Google’s Med-PaLM 2, an AI tool designed to answer questions about medical information, has been in testing since April at the Mayo Clinic research hospital, among others. The Wall Street Journal reported this morning. Med-PaLM 2 is a variant of PaLM 2, which was announced at Google I/O in May of this year. PaLM 2 is the language model underlying Google’s Bard.
The newspaper also mentions research that Google made public in May (pdf) showing that Med-PaLM 2 still suffers from some of the accuracy issues we are already accustomed to seeing in large language models. In the study, doctors found more inaccuracies and irrelevant information in answers from Google’s Med-PaLM and Med-PalM 2 than those from other doctors.
Yet Med-PaLM 2 performed more or less as well as the actual doctors in almost every other metric, such as evidence of reasoning, consensus-supported answers, or no sign of misunderstanding.

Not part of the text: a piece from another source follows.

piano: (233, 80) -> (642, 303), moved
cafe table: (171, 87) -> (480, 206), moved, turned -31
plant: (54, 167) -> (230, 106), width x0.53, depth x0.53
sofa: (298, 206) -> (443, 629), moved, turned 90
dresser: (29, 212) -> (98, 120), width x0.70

WSJ reports that customers testing Med-PaLM 2 have control over their data, which is encrypted, and Google cannot access it.
According to Google senior research director Greg Corrado, WSJ says Med-PaLM 2 is still in its infancy. Corrado said that while he wouldn’t want it to be part of his own family’s “health journey,” he believes Med-PaLM 2 “takes the places in healthcare where AI can be useful and expands them by a factor of 10.”